The Anatomy of a Click huffingtonpost.co.uk

As part of my morning review of news headlines, I like to read Charles Arthur’s excellent Overspill link roundup. In today’s edition, he linked to a fascinating-looking piece by James Ball in the Huffington Post called “The Anatomy of a Click” about programmatic advertising and all of the automated bidding that happens when you click. So I did.

I was greeted first by the burdensome opt-in advertising screen for Oath, the Huffington Post’s parent company. GDPR may require website owners to give visitors choices, but this is just egregious, and shows the scale of Oath’s operation. They don’t make it easy to simply opt-out of all targeting and tracking. This is why ad blockers are popular.

Then I noticed the URL, which now contained all sorts of referral information and tracking data.

The article itself is part of a section called “Digital Life”, which is sponsored by Microsoft — a company that runs a targeted programmatic advertising platform and allows Oath ads on its platforms, including in Windows. That what the people who make the big money call “synergy”, or “synchronicity”, or whatever.

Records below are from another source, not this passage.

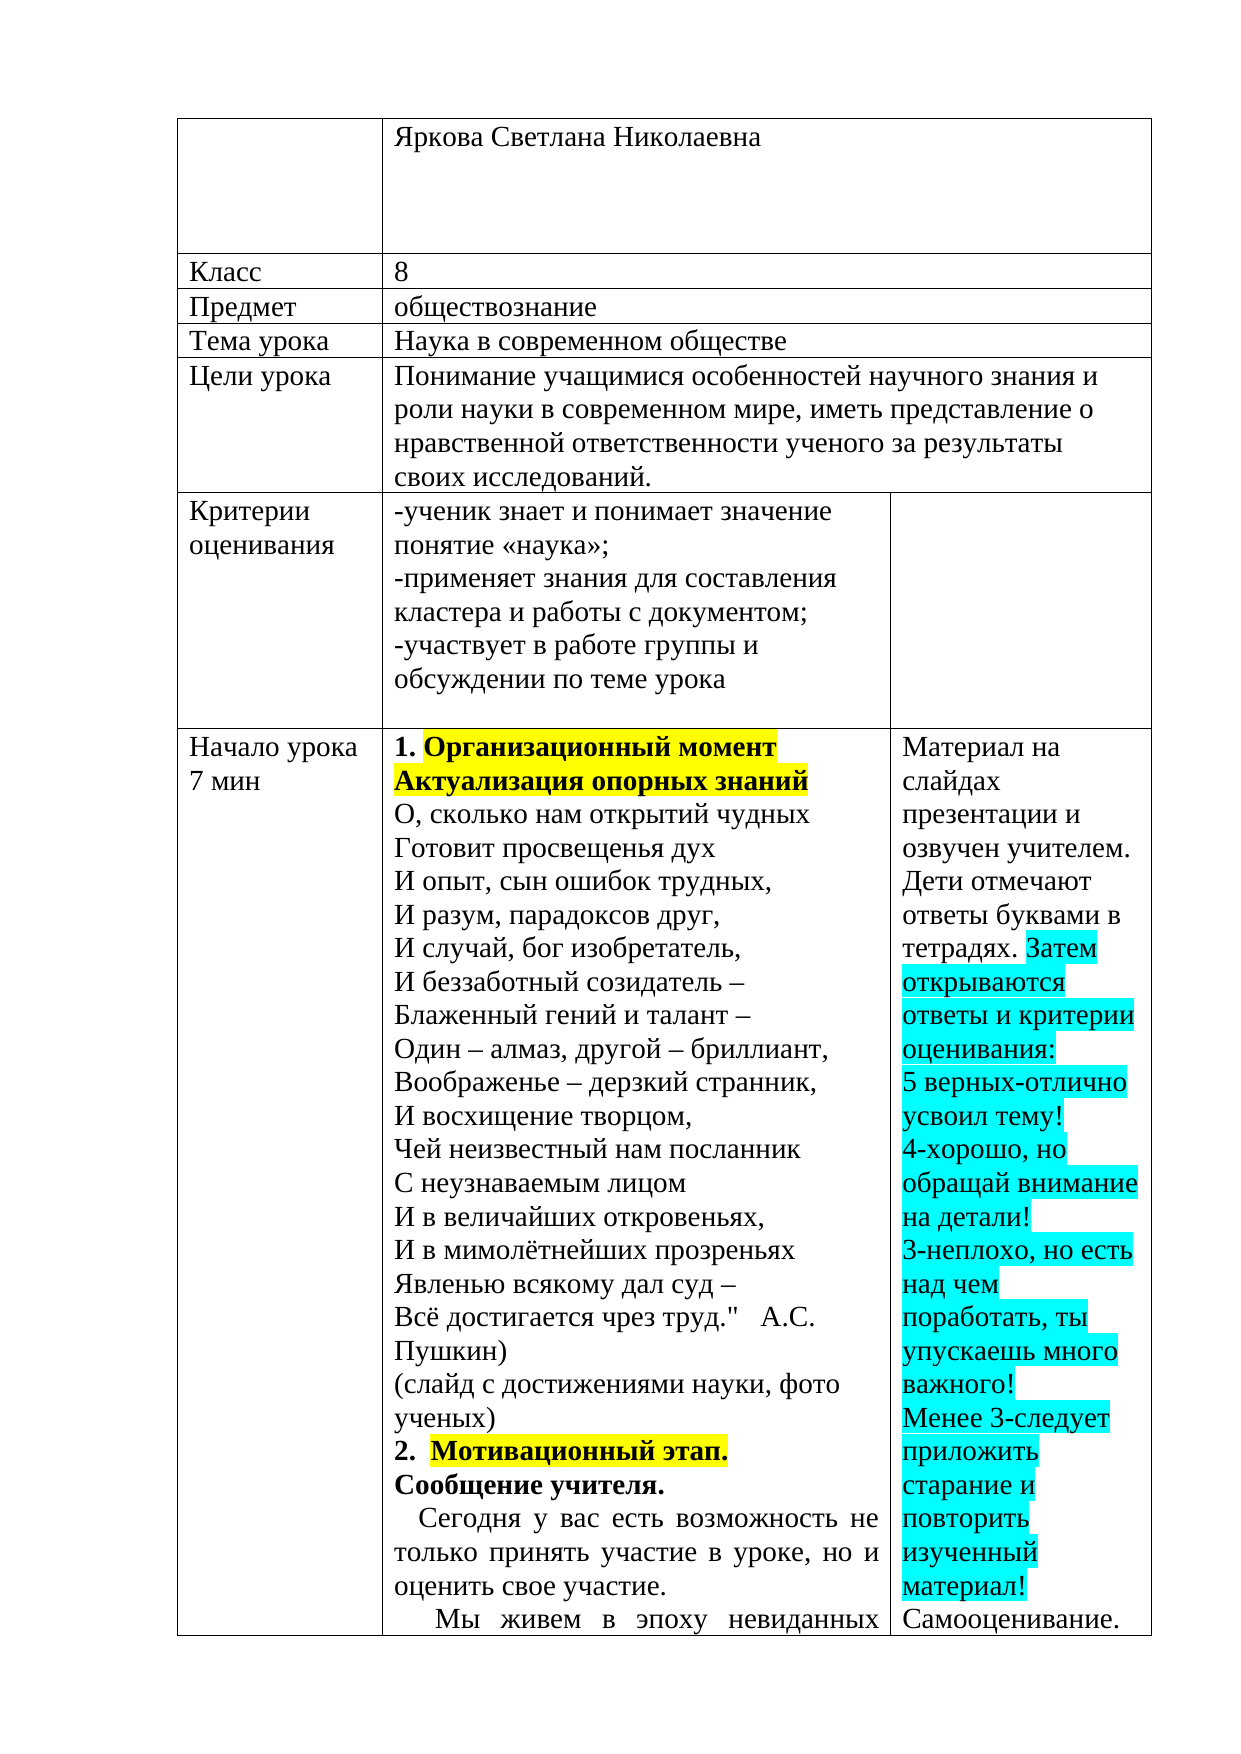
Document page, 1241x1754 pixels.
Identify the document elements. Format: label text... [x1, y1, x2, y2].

table_cell Наука в современном обществе [383, 324, 1151, 357]
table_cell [383, 729, 890, 1635]
table_cell [891, 493, 1151, 728]
table_header Яркова Светлана Николаевна [383, 119, 1151, 253]
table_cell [891, 729, 1151, 1635]
table_cell обществознание [383, 289, 1151, 322]
table_cell Критерии оценивания [178, 493, 382, 728]
table_header [178, 119, 382, 253]
table_cell Начало урока 7 мин [178, 729, 382, 1635]
table_cell Предмет [178, 289, 382, 322]
table_cell -ученик знает и понимает значение понятие «наука»; -применяет знания для составления кластера и работы с документом; -участвует в работе группы и обсуждении по теме урока [383, 493, 890, 728]
table_cell Класс [178, 254, 382, 288]
table_cell Тема урока [178, 324, 382, 357]
table_cell Цели урока [178, 358, 382, 492]
table_cell 8 [383, 254, 1151, 288]
table_cell Понимание учащимися особенностей научного знания и роли науки в современном мире, иметь представление о нравственной ответственности ученого за результаты своих исследований. [383, 358, 1151, 492]
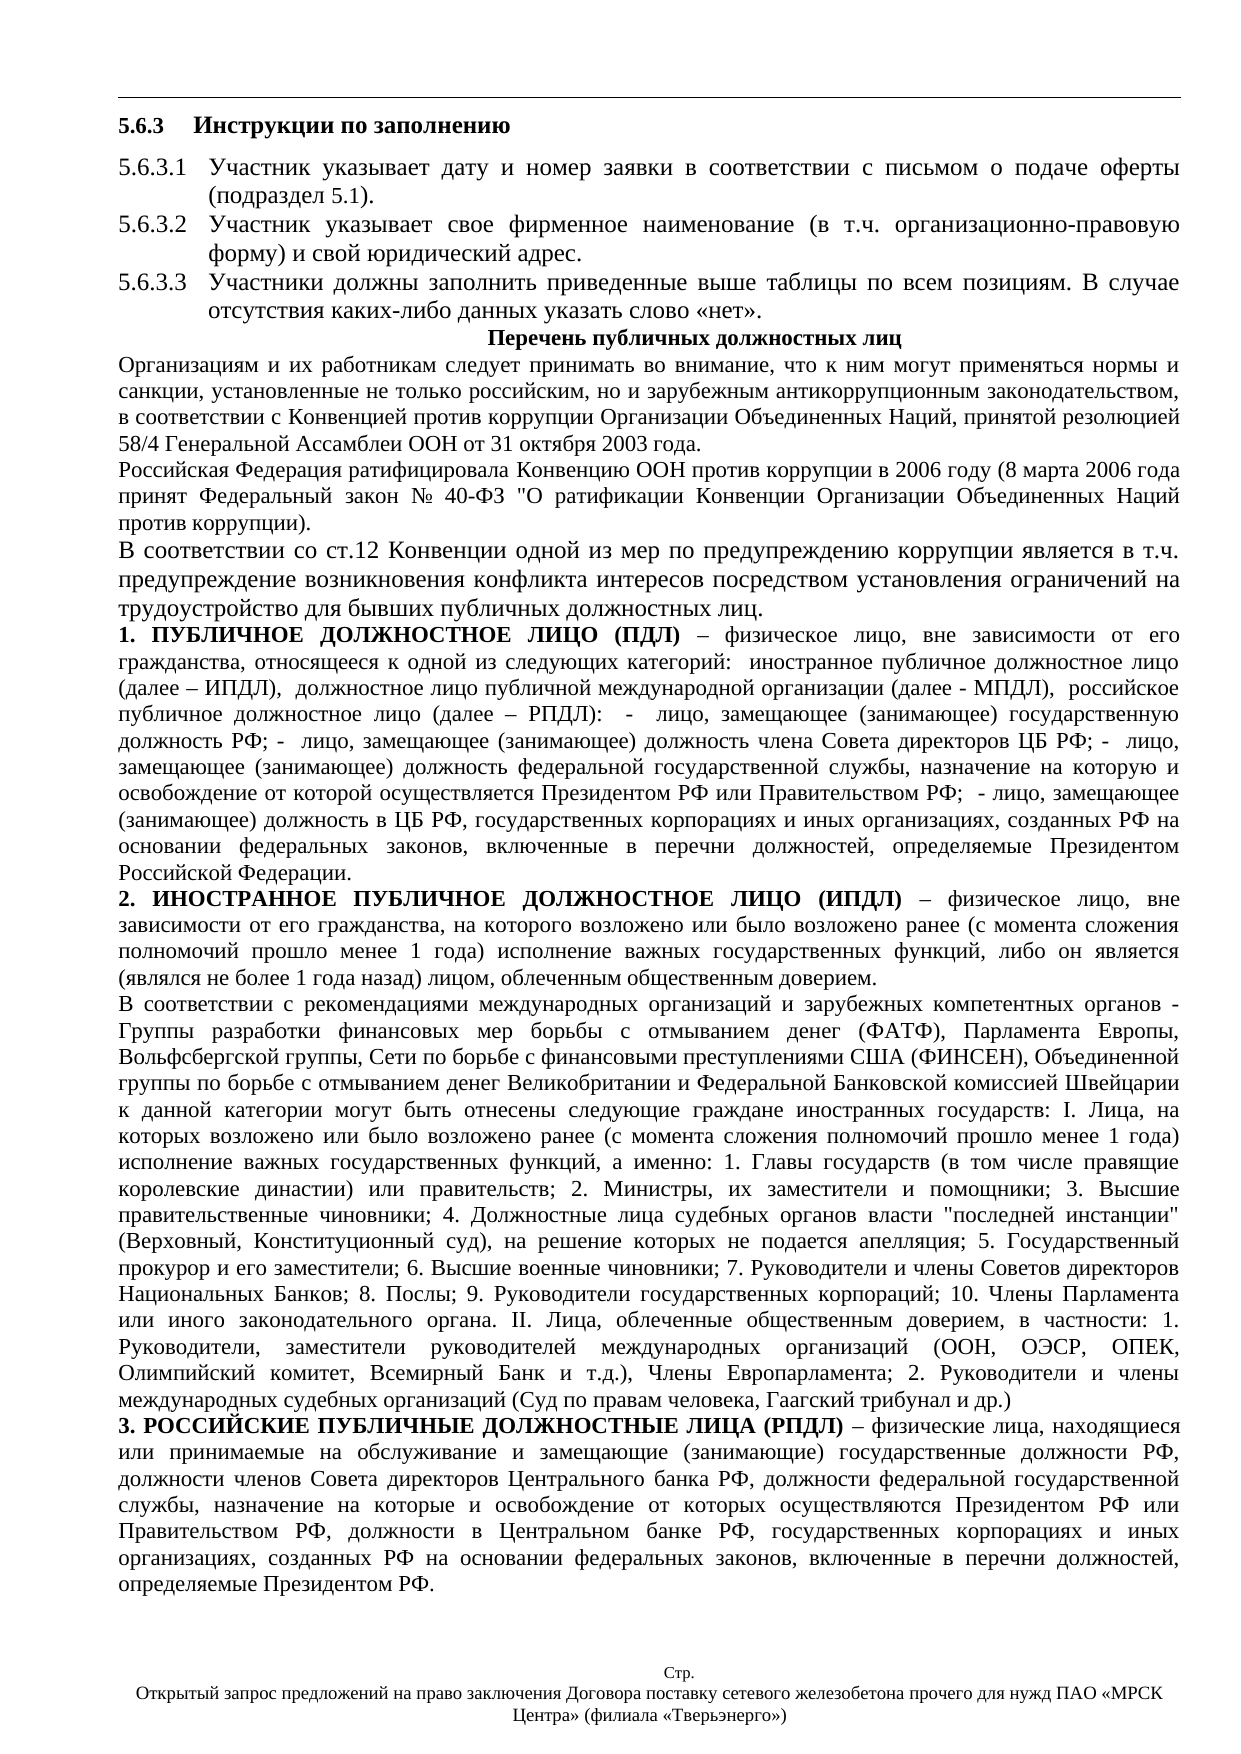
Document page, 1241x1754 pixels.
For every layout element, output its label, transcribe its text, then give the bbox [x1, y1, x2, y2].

If you look in your Web Inspector, you’ll notice that the article phones home to several trackers and contains loads of programmatic advertising. That makes it especially rich when you read to the bottom of what is generally a well-written explanation of how the market works:

The whole situation is summarised by data protection expert and privacy advocate Johnny Ryan.

“Every single time a person loads a page on a website that uses ‘programmatic’ advertising, information about what they are reading and the device they use is broadcast to a large number of adtech companies, who then do God knows what with it,” he explains.

[…]

“In GDPR terms, this “programmatic advertising” is a vast and ongoing data breach, and it means that everyone involved can be subject to an investigation by Elizabeth Denham, the Information Commissioner, and can be taken to court by Internet users.”

I’m not completely stupid; I understand why many websites — including this one — have analytics software and ads. But it is worth pointing out, and not solely to toot my own horn, that there is a vast difference between a “dumb” ad plus one or two analytics packages that do their best to anonymize traffic and respect Do Not Track, compared to the monstrosities created by companies like Oath and the Huffington Post that collect and distribute your browsing history on behalf of dozens of third parties in ways that are beyond your control.

You may, quite rightly, point out that the Huffington Post is not the pinnacle of journalism. But I would argue that the standards of the web should not be so low that we ought to tolerate privacy-invasive behaviour from anyone. And, for what it’s worth, practitioners of great journalism like the Washington Post and the Financial Times also have an egregious record when it comes to online tracking. It is their responsibility to give readers the best possible information, written as well as they can, and publish it on the safest and most reader-friendly platform available.